Activity: When a line of the material has the word "Automotive" in it, copy that line.

################

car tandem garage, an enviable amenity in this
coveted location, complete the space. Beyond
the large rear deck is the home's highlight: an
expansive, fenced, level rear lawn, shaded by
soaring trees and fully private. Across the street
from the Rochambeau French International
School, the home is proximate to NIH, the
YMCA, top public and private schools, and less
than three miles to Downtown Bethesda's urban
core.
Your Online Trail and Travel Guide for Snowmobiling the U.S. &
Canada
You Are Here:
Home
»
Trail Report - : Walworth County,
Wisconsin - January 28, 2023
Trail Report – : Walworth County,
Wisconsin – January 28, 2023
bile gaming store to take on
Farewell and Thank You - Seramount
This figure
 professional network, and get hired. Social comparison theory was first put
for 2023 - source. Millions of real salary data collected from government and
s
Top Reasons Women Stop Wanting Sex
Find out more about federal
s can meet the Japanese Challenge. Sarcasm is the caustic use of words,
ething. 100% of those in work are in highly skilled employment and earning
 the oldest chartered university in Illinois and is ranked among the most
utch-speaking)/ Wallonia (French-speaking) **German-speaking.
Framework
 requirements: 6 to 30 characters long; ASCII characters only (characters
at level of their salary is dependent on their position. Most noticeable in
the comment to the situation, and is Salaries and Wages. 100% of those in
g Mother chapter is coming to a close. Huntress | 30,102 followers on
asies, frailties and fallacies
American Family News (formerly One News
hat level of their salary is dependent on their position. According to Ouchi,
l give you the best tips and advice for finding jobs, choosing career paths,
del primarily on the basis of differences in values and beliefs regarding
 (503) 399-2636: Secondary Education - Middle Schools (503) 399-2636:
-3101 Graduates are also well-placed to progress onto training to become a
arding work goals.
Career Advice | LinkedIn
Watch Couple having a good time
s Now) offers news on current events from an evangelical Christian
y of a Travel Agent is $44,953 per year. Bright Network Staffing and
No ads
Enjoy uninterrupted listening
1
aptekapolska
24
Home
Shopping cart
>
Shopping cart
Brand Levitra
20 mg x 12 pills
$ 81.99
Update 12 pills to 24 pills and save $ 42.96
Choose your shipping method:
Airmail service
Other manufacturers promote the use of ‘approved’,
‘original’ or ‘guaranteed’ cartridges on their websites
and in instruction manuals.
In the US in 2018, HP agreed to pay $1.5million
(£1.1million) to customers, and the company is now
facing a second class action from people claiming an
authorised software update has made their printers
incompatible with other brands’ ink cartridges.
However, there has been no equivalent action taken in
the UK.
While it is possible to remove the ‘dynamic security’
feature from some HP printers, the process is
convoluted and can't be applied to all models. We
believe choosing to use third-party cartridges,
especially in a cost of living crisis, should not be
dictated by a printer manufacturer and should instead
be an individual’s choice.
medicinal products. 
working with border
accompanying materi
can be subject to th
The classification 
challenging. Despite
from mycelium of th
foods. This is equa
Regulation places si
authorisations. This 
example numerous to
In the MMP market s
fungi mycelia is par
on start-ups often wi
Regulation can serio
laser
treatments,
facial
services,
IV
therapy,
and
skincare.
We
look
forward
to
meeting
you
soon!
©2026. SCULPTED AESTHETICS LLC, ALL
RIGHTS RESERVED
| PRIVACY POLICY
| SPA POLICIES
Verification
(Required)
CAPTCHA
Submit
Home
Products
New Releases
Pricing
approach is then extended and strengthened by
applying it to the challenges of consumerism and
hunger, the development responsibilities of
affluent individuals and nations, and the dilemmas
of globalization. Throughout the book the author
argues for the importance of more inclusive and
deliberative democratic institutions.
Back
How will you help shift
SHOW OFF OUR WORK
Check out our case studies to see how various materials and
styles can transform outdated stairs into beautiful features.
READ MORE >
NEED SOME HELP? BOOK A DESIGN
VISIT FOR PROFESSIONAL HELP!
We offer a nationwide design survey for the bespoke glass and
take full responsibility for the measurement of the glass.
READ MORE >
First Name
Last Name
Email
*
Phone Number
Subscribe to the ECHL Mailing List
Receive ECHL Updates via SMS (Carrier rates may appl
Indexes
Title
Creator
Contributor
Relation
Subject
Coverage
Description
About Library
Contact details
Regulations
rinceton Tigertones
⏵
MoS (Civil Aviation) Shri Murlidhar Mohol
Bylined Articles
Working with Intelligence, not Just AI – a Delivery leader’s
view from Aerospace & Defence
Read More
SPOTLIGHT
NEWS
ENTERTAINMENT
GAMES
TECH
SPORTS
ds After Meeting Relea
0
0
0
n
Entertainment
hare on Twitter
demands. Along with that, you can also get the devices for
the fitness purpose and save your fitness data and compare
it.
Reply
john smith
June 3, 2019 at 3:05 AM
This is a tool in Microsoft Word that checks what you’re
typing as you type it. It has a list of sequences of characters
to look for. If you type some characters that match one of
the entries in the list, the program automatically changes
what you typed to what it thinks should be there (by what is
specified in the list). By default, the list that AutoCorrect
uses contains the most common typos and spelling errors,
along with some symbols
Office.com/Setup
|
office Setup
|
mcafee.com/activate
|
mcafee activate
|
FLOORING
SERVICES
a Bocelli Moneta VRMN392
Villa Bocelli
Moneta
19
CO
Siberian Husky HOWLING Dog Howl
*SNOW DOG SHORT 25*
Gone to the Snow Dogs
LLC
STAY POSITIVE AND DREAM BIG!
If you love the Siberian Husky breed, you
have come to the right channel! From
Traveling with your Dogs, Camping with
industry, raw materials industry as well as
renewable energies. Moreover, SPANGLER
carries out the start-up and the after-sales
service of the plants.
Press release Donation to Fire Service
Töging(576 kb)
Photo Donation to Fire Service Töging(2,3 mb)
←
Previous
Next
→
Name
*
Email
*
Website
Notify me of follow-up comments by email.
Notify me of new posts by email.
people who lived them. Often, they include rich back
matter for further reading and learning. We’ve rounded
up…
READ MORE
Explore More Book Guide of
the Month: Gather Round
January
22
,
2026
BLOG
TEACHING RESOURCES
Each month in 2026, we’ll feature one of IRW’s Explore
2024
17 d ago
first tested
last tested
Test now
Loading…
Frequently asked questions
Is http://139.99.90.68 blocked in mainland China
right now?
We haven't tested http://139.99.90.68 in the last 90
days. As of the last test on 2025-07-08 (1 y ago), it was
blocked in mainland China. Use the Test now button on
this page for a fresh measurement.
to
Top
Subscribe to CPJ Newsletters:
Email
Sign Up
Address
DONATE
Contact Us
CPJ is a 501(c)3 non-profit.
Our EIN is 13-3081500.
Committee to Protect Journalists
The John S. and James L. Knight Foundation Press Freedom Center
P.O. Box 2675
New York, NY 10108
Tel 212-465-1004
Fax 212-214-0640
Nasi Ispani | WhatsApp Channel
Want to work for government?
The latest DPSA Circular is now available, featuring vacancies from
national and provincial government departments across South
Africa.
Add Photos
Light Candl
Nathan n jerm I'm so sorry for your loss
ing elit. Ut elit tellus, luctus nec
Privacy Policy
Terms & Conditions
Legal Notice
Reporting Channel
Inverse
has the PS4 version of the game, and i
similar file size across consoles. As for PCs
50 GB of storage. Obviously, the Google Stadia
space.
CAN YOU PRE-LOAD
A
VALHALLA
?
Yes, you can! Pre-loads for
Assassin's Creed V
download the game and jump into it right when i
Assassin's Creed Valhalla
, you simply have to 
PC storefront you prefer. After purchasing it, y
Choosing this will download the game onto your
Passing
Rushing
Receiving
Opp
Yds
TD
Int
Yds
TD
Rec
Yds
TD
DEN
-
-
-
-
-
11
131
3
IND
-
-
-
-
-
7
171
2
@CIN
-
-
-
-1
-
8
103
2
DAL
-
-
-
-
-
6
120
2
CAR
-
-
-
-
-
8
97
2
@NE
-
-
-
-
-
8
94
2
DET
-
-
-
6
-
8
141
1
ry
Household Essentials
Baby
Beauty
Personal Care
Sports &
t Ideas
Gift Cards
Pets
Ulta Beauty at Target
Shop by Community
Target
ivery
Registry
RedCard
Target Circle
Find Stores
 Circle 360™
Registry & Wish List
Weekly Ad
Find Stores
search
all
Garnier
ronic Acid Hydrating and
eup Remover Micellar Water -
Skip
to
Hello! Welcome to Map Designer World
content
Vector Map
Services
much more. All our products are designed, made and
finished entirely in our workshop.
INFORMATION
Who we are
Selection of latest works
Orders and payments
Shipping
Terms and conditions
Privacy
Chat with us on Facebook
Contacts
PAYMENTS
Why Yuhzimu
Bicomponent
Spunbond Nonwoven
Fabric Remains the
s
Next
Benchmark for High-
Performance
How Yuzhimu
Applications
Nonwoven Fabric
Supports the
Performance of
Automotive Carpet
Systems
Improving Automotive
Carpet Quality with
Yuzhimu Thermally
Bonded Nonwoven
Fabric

################

Expected output:
Automotive Carpet
Improving Automotive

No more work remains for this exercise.